Bulgaristan’daki son yerel ve genel seçimlerde bu önemi çok iyi yansıtmıştır.
Derviş Bey
Mescidi ortaya çıkmasında üniversite düzeyinde önce Bulgaristan ve daha sonraki
yıllarda Türkiye’nin de önemli katkıları olmuştur. İlk kapsamlı çalışma 1962
yılında Bulgaristan’ın Bilimler Akademisi (BAN) tarafından, başkanlığını sayın
Prof. Dr. Petar Myatev tarafından ele alınmıştır. Sayın Myatev dışında 2006
Haziranda, hazırlamış olduğu yüksek lisans teziyle
‘’Bulgaristan Hacıoğlu
Pazarcığı'ndaki (Dobriç) Camiler ve Çeşmeler “ adlı
mimar Mehmet E. Yılmaz’ın da önemli katkıları olmuştur.
1299 yılında
Umur Fakıh’ta (Jeglartsi) yaptırılan Derviş Bey Mescidi Bulgaristan‘ın ve ayrıca
Balkan yarımadasının da en eski Türk-İslam mimari yapısıdır. Derviş Bey Mescidi
kare şekline benzeyen, kiremit çatılı ve minaresiz mimari yapısıyla günümüze
kadar ulaşmıştır. Mescidi yaptıran kişi tarafından girişine Arapça; ’’Sahib ül-hayrat
v-el-hasenat Derviş bey H:698 (=M 1298) yılı ’’orijinal yazısı yer almaktadır.
1715'da da Derviş
Bey Mescidi'ni tamir ettiren Sadrazam Kapı Binbaşısı İbrâhim Ağa, 1713'te Umur
Fakîh Köyü'nde bir de çeşme yaptırmıştır. Üçüncü bakım ve onarımı köy tarafından
yapı mimarisine uygun bir şekilde yapılmıştır. Fındıklı (Lenovo) doğumlu Hacı
Hasan Ağa, 1862’de Derviş Bey Mescidi'ni onarmıştır.
Bilinçli ve kasti
bir şekilde 1993 yılında aşırı milliyetçi Bulgarlar tarafından yakılmıştır.

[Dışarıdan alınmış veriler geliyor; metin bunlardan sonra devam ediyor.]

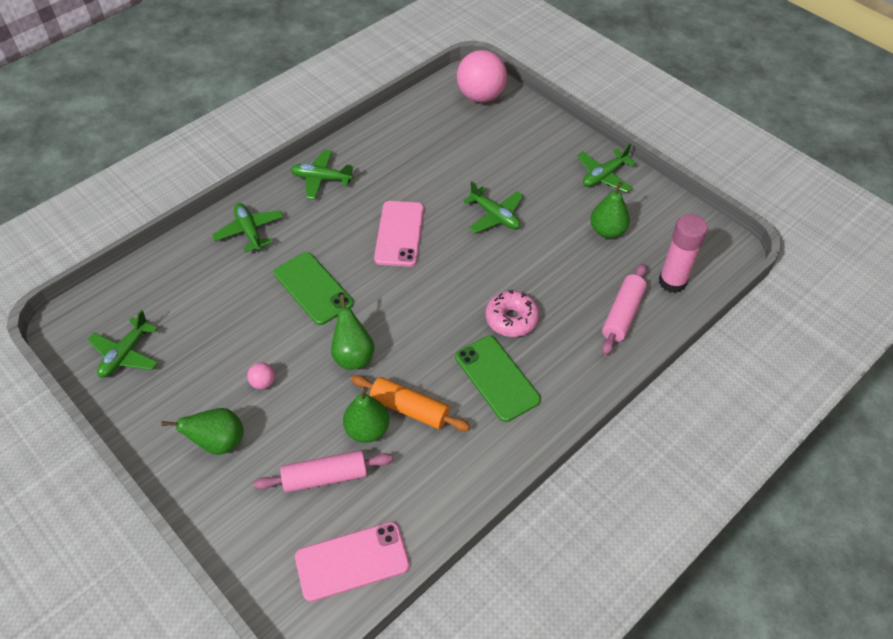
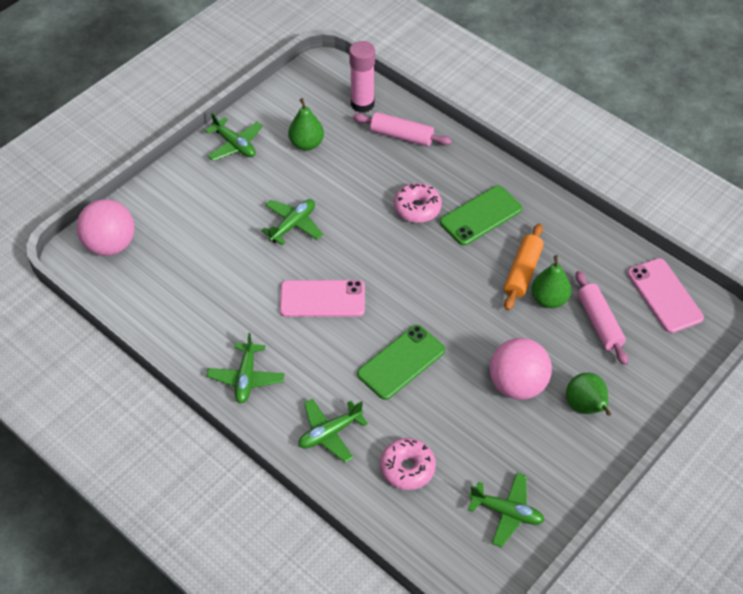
camera: 95 degrees left, 0 degrees up
pink ball [247,362,275,389] -> pink ball [490,338,552,400], size x2.40
green pear [331,294,375,370] -> none
none -> pink donut [380,438,436,490]

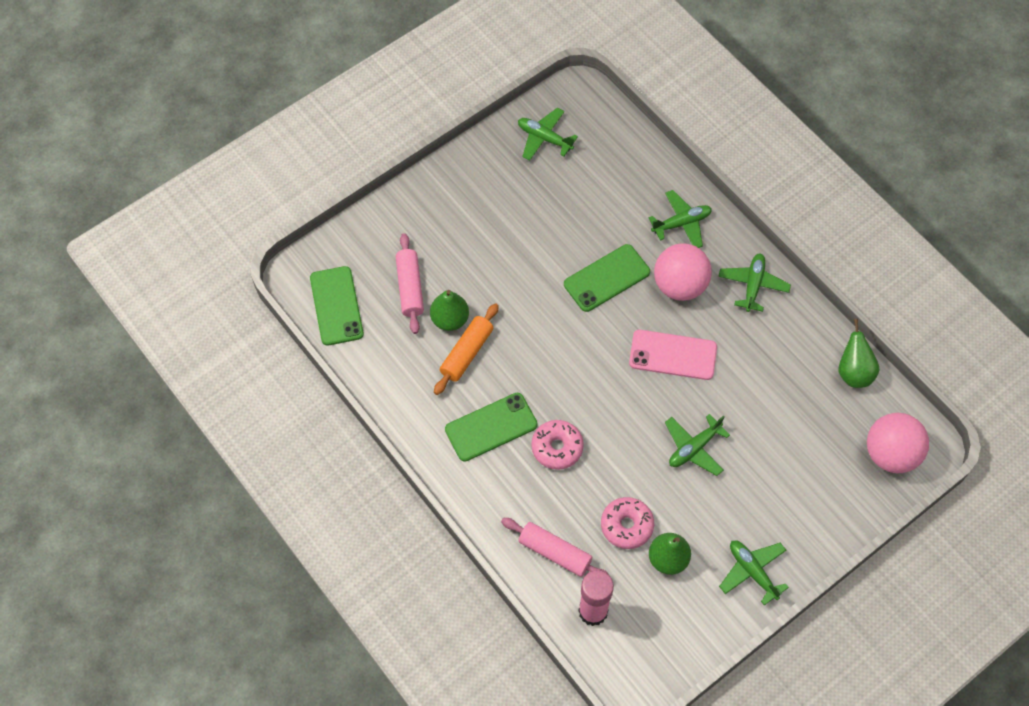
camera: 170 degrees left, 10 degrees up
pink donut [380,438,436,490] -> pink donut moved to [601,497,654,549]
pink ball [490,338,552,400] -> pink ball moved to [654,243,712,301]
green pear [566,373,611,416] -> green pear moved to [839,319,879,388]
pink phone [627,258,704,333] -> green phone [310,266,364,346]

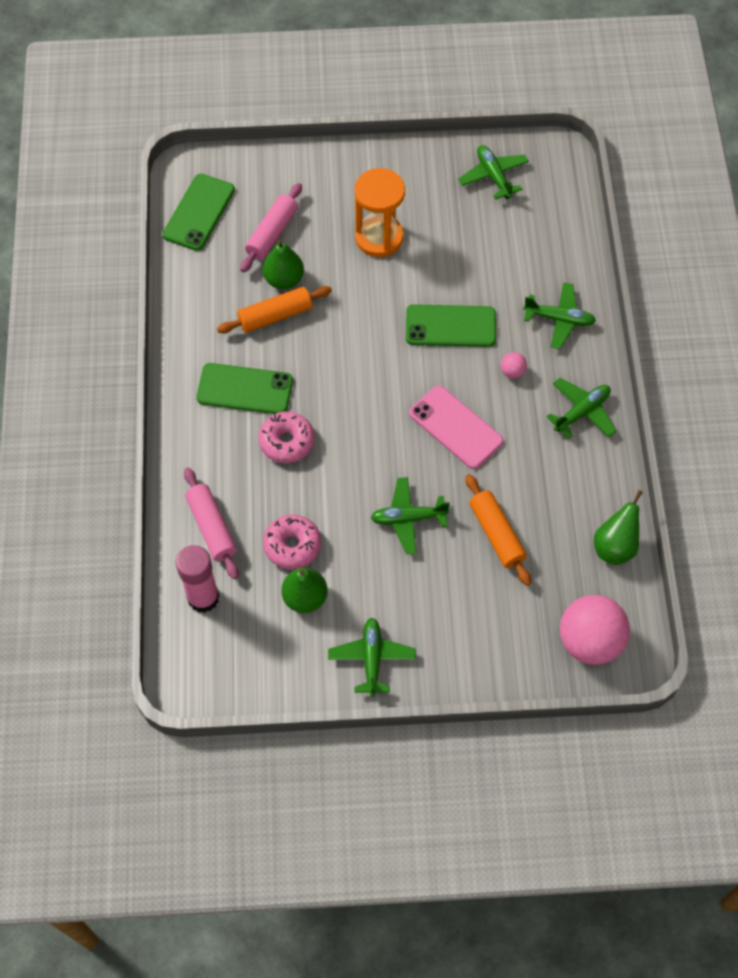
camera: 35 degrees right, 0 degrees up
pink ball [654,243,712,301] -> pink ball [501,352,527,378], size x0.42
none -> orange hourglass [354,168,405,257]
none -> orange rolling pin [465,474,531,586]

Yüzyıllara meydan okuyan bu eseri ortadan kaldırmak, yok etmek için yapılmış
hain bir plandır. Bu eser devlet tarafından bir an önce koruma altına
alınmalıdır. Buradaki tarihi eser sadece yerel halk için önemli değil, bölgeye
ülkeye ve hatta uluslararası değere sahiptir. Turizm açısından doğru bir şekilde
tanıtılması yerel, bölgesel, ülkesel ve uluslararası önemli kazanımlar
sağlayacaktır. Özellikle her iki ülke bundan karlı çıkacaktır. Halklar
kazanacaktır. Günümüzde ibadete kapalı olan mescit, önemli mali desteğe ihtiyacı
bulunmaktadır.
Prof. Dr. Petar Miyatev Makalesi:
(Okumak için Resimlerin Üstüne Tıklayınız.)
Basındaki Haberler:(Okumak için Resimlerin Üstüne Tıklayınız.)
Mehmet Zeki İbrahimgil
Makalesi:(Okumak için Resimlerin Üstüne Tıklayınız.)
Sadrazam Kapı Binbaşısı İbrahim Ağa (Asim Ağa )
Çeşmesi:
Sadrazam Kapı
Binbaşısı İbrahim Ağa (Asim Ağa ) 1715yılında Derviş Bey mescidini tamir
ettirdikten sonra kızına olan aşkından dolayı çeşme yaptırmıştır. Bu çeşmenin
üzerinde Arapça :’’Sadrazam Kapı Binbaşısı İbrahim Ağa’’ve ‘’her canlı sudan
doğmaktadır’ yazısı yer almaktadır.
Sadrazam Kapı
Binbaşısı İbrahim Ağa (Asim Ağa ) 1715 yılında kızının vefat etmesi sonucu inşa
ettirdiği efsanesi, kulaktan kulağa günümüze kadar ulaşmıştır.